Gunther soupira, contemplant l'ultime olive qui valsait d'un bord à l'autre de sa coupelle, au gré du roulis.
- Vous êtes un animal bien étrange, Christina, dit-il enfin. Etrange, imprévisible, et… décidément impossible !
Dans un retournement de tulle, elle fit volte-face. Pour la première fois, son œil sombre se planta dans celui, hésitant, du jeune homme.
- Et vous Gunther, riposta-t-elle avec calme, décidément trop bavard !
Il continua de fixer la coupelle, l'air de se demander s'il fallait la casser ou l'expédier dans l'eau. Finalement, il la posa sur un rouleau de cordages.
- Vous n'allez pas danser avec les autres ? demanda-t-il dans l'intention pathétique de changer le cours de la conversation.
- Non.
- Je croyais que vous aimiez ça.
- J'adore ça ! Ce sont les danseurs que je n'aime pas.
Sous les doux balancements du navire, la jeune femme sur la lisse blanche ressemblait à une Colombine sur son rayon de lune.

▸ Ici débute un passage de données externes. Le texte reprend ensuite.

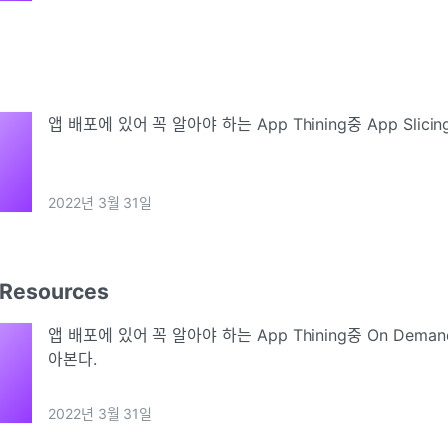
앱 배포에 있어 꼭 알아야 하는 App Thining중 App Slic
2022년 3월 31일
Resources
앱 배포에 있어 꼭 알아야 하는 App Thining중 On Deman
아본다.
2022년 3월 31일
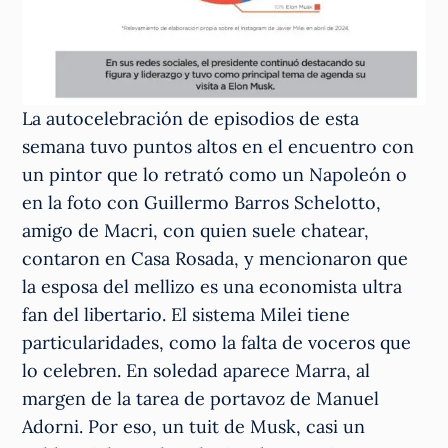
La autocelebración de episodios de esta
semana tuvo puntos altos en el encuentro con
un pintor que lo retrató como un Napoleón o
en la foto con Guillermo Barros Schelotto,
amigo de Macri, con quien suele chatear,
contaron en Casa Rosada, y mencionaron que
la esposa del mellizo es una economista ultra
fan del libertario. El sistema Milei tiene
particularidades, como la falta de voceros que
lo celebren. En soledad aparece Marra, al
margen de la tarea de portavoz de Manuel
Adorni. Por eso, un tuit de Musk, casi un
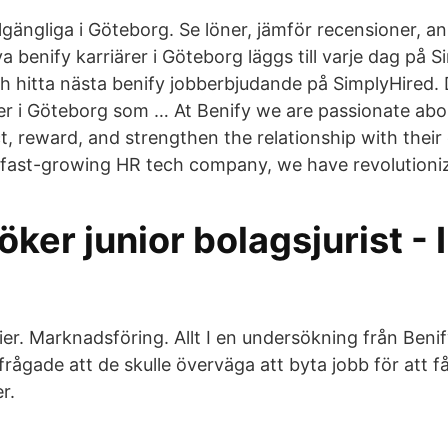
llgängliga i Göteborg. Se löner, jämför recensioner, a
ya benify karriärer i Göteborg läggs till varje dag på 
h hitta nästa benify jobberbjudande på SimplyHired. D
rer i Göteborg som … At Benify we are passionate abo
t, reward, and strengthen the relationship with thei
 fast-growing HR tech company, we have revolutioni
öker junior bolagsjurist - 
ier. Marknadsföring. Allt I en undersökning från Beni
lfrågade att de skulle överväga att byta jobb för att f
r.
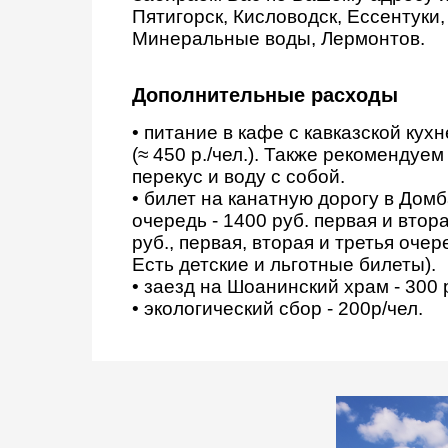
Пятигорск, Кисловодск, Ессентуки
Минеральные воды, Лермонтов.
Дополнительные расходы
• питание в кафе с кавказской кух
(≈ 450 р./чел.). Также рекомендуе
перекус и воду с собой.
• билет на канатную дорогу в Домб
очередь - 1400 руб. первая и втор
руб., первая, вторая и третья очер
Есть детские и льготные билеты).
• заезд на Шоанинский храм - 300 
• экологический сбор - 200р/чел.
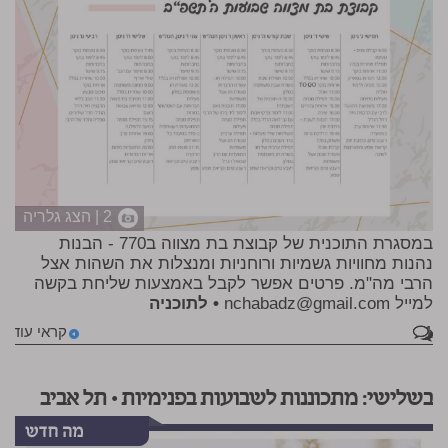
2 | הצג גלריה
במסגרת התוכנית של קבוצת בת מצווה ב770 - הבנות
נהנות מחוויות גשמיות ורוחניות ומנצלות את השהות אצל
הרבי מה"מ. פרטים אפשר לקבל באמצעות שליחת בקשה
למייל
nchabadz@gmail.com
• לתוכניה
1
קראי עוד
בשלישי: מתכוננות לשבועות בפנימיות • תל אביב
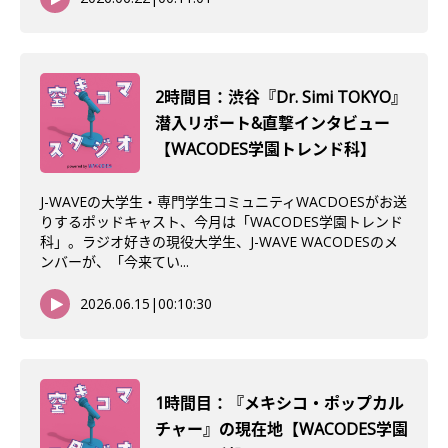
2時間目：渋谷『Dr. Simi TOKYO』
潜入リポート&直撃インタビュー
【WACODES学園トレンド科】
J-WAVEの大学生・専門学生コミュニティWACDOESがお送
りするポッドキャスト、今月は「WACODES学園トレンド
科」。ラジオ好きの現役大学生、J-WAVE WACODESのメ
ンバーが、「今来てい...
2026.06.15
|
00:10:30
1時間目：『メキシコ・ポップカル
チャー』の現在地【WACODES学園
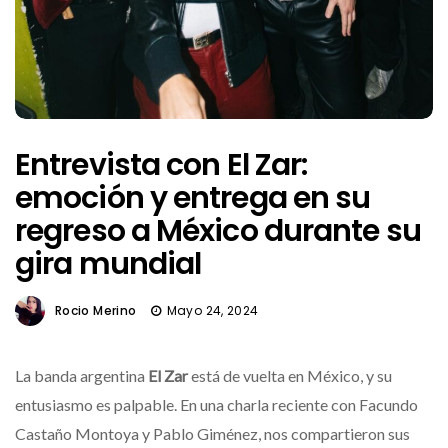
Entrevista con El Zar:
emoción y entrega en su
regreso a México durante su
gira mundial
Rocio Merino
Mayo 24, 2024
La banda argentina
El Zar
está de vuelta en México, y su
entusiasmo es palpable. En una charla reciente con
Facundo
Castaño Montoya y Pablo Giménez
, nos compartieron sus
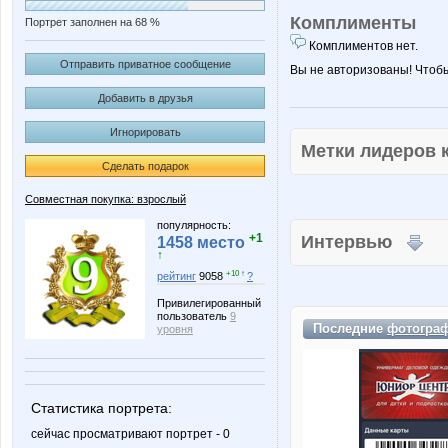
Комплименты
Портрет заполнен на 68 %
Комплиментов нет.
Отправить приватное сообщение
Вы не авторизованы! Чтоб
Добавить в друзья
Игнорировать
Метки лидеров
Сделать подарок
Совместная покупка: взрослый
популярность:
+1
Интервью
1458 место
↑
+10 ↑
рейтинг
9058
?
Привилегированный
пользователь
9
Последние
фотогра
уровня
Статистика портрета:
сейчас просматривают портрет - 0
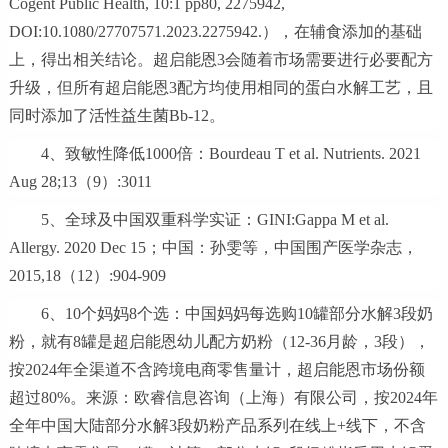
Cogent Public Health, 10:1 pp80, 2275942,
DOI:10.1080/27707571.2023.2275942.），在辅食添加的基础
上，得出相关结论。超启能恩3会随着市场需要进行必要配方
升级，但所有超启能恩3配方均使用相同的蛋白水解工艺，且
同时添加了活性益生菌Bb-12。
4、致敏性降低1000倍：Bourdeau T et al. Nutrients. 2021
Aug 28;13（9）:3011
5、全球及中国双重科学实证：GINI:Gappa M et al.
Allergy. 2020 Dec 15；中国：孙雯等，中国围产医学杂志，
2015,18（12）:904-909
6、10个妈妈8个选：中国妈妈每选购10罐部分水解3段奶
粉，就有8罐是超启能恩幼儿配方奶粉（12-36月龄，3段），
按2024年全渠道不含跨境电商零售量计，超启能恩市场份额
超过80%。来源：欧睿信息咨询（上海）有限公司，按2024年
全年中国大陆部分水解3段奶粉产品系列在线上+线下，不含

- Gunther, dit-elle soudain. Seriez-vous capable de faire quelque chose pour moi ? Quelque chose de… brillant, de fulgurant ?
Un espoir fou éclaira la figure trop symétrique de son compagnon.

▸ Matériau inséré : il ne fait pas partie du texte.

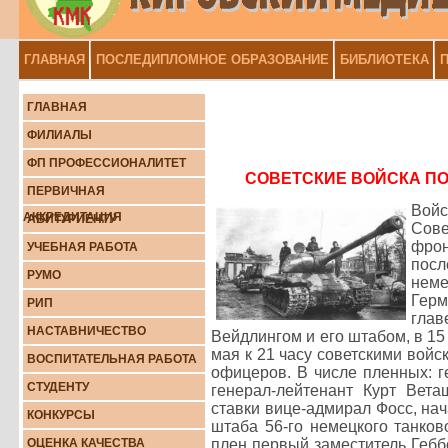
ГЛАВНАЯ
ПОСЛЕДИПЛОМНОЕ ОБРАЗОВАНИЕ
БИБЛИОТЕКА
П
ГЛАВНАЯ
ФИЛИАЛЫ
ФП ПРОФЕССИОНАЛИТЕТ
СОВЕТСКИЕ ВОЙСКА П
ПЕРВИЧНАЯ
Войс
АККРЕДИТАЦИЯ
АБИТУРИЕНТУ
Сове
фрон
УЧЕБНАЯ РАБОТА
посл
РУМО
неме
Герм
РИП
глав
НАСТАВНИЧЕСТВО
Вейдлингом и его штабом, в 15
мая к 21 часу советскими войс
ВОСПИТАТЕЛЬНАЯ РАБОТА
офицеров. В числе пленных: 
СТУДЕНТУ
генерал-лейтенант Курт Вета
ставки вице-адмирал Фосс, на
КОНКУРСЫ
штаба 56-го немецкого танков
ОЦЕНКА КАЧЕСТВА
плен первый заместитель Гебб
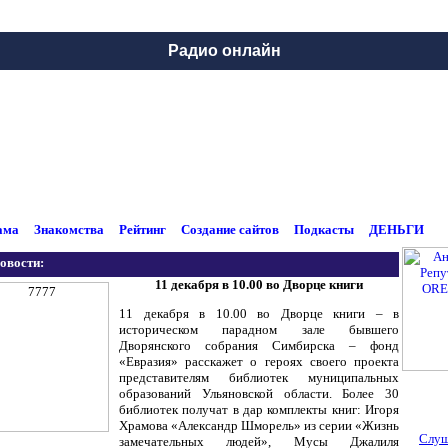
Радио онлайн
ама
Знакомства
Рейтинг
Создание сайтов
Подкасты
ДЕНЬГИ
овости:
11 декабря в 10.00 во Дворце книги
11 декабря в 10.00 во Дворце книги – в
историческом парадном зале бывшего
Дворянского собрания Симбирска – фонд
«Евразия» расскажет о героях своего проекта
представителям библиотек муниципальных
образований Ульяновской области. Более 30
библиотек получат в дар комплекты книг: Игоря
Храмова «Александр Шморель» из серии «Жизнь
Слуш
замечательных людей», Мусы Джалиля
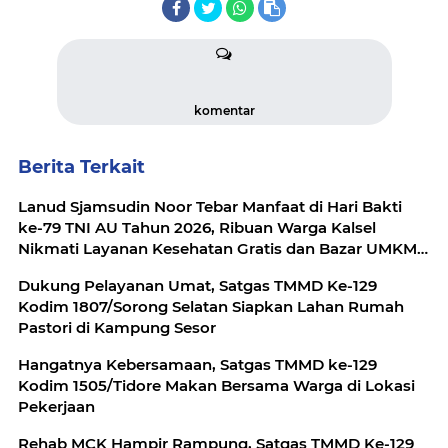
komentar
Berita Terkait
Lanud Sjamsudin Noor Tebar Manfaat di Hari Bakti
ke-79 TNI AU Tahun 2026, Ribuan Warga Kalsel
Nikmati Layanan Kesehatan Gratis dan Bazar UMKM
Murah
Dukung Pelayanan Umat, Satgas TMMD Ke-129
Kodim 1807/Sorong Selatan Siapkan Lahan Rumah
Pastori di Kampung Sesor
Hangatnya Kebersamaan, Satgas TMMD ke-129
Kodim 1505/Tidore Makan Bersama Warga di Lokasi
Pekerjaan
Rehab MCK Hampir Rampung, Satgas TMMD Ke-129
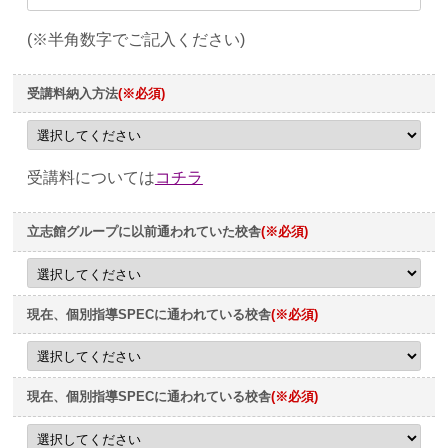
(※半角数字でご記入ください)
受講料納入方法
(※必須)
受講料については
コチラ
立志館グループに以前通われていた校舎
(※必須)
現在、個別指導SPECに通われている校舎
(※必須)
現在、個別指導SPECに通われている校舎
(※必須)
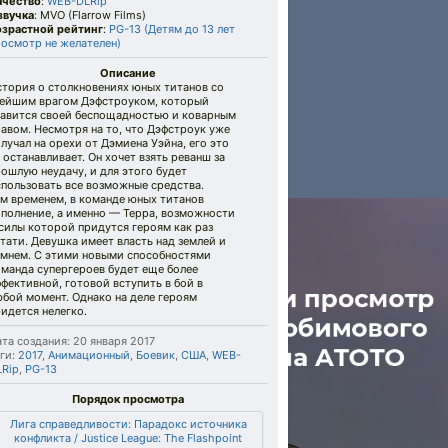
ачество
:
WEB-DLRip
звучка
: MVO (Flarrow Films)
озрастной рейтинг
:
PG-13 (Детям до 13 лет
росмотр не желателен)
Описание
стория о столкновениях юных титанов со
лейшим врагом Дэфстроуком, который
лавится своей беспощадностью и коварным
авом. Несмотря на то, что Дэфстроук уже
лучал на орехи от Дэмиена Уэйна, его это
 останавливает. Он хочет взять реванш за
ошлую неудачу, и для этого будет
пользовать все возможные средства.
м временем, в команде юных титанов
ополнение, а именно — Терра, возможности
силы которой придутся героям как раз
тати. Девушка имеет власть над землей и
амнем. С этими новыми способностями
манда супергероев будет еще более
фективной, готовой вступить в бой в
бой момент. Однако на деле героям
идется нелегко.
та создания: 20 января 2017
ги:
2017
,
Анимационный
,
Боевик
,
США
,
WEB-
LRip
,
PG-13
Порядок просмотра
Лига справедливости: Парадокс источника
конфликта / Justice League: The Flashpoint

- Tout ce que vous voudrez, Christina. Vous le savez bien. Je pourrais…
- Sauter dans l'eau, par exemple ? Là, tout de suite ?
Un voile de consternation tomba sur les traits de Gunther et les figea tels ceux d'une statue.
- Sauter… dans l'eau ? bégaya-t-il, incrédule.
Elle l'observait, à la fois exaltée et sérieuse.
- Plonger, oui ! Avec votre smoking en soie, vos souliers en cuir d'Italie, vos chaussettes, et vos tire-chaussettes si vous en avez… Vous en avez ?
- Mais… pour quel motif ?
- Pour tenir vos chaussettes, je suppose.
- Je veux dire… Pourquoi voulez-vous que je… me jette à l'eau ?
Il avait l'air éperdu.
- Parce que je vous le demande. N'est-ce pas un motif suffisant ?
Il se racla la gorge une longue seconde. Seconde qu'il mit à profit pour trouver un argument. N'importe quel argument. Il hasarda :
- Si… si j'étais allergique ?
- À l'eau de mer ?
- Aux méduses. Il paraît que c'est la saison.
Elle s'esclaffa. Et quiconque la connaissait mal aurait juré qu'elle y mettait toute la gaieté du monde. En réalité, le rire de Christina Monteneri était celui d'une personne triste.
- Des méduses ? répéta-t-elle.
Elle rit à nouveau. Il hocha la tête.
- Le moindre contact peut être gravissime ! Mortel, même… Vous avez entendu parler de l'œdème de Quick ?
Elle ne riait plus. Elle le contemplait avec une infinie pitié qu'elle ne songeait même pas à déguiser en compassion.
- Mon pauvre Gunther…
Un visage clair et pur se leva vers la première étoile. Elle aspira lentement l'air qui montait du large.
- Si vous aviez plongé, Gunther… dit-elle à voix très basse, si vous aviez plongé, j'aurais plongé avec vous…
Elle donna une pichenette aux basques de sa robe avant de s'éloigner. Dans la coursive, elle se retourna vivement, un éclat sauvage dans les yeux, pour ajouter :
-… jusqu'à la mort !
La robe mauve disparut par l'escalier qui menait au pont inférieur.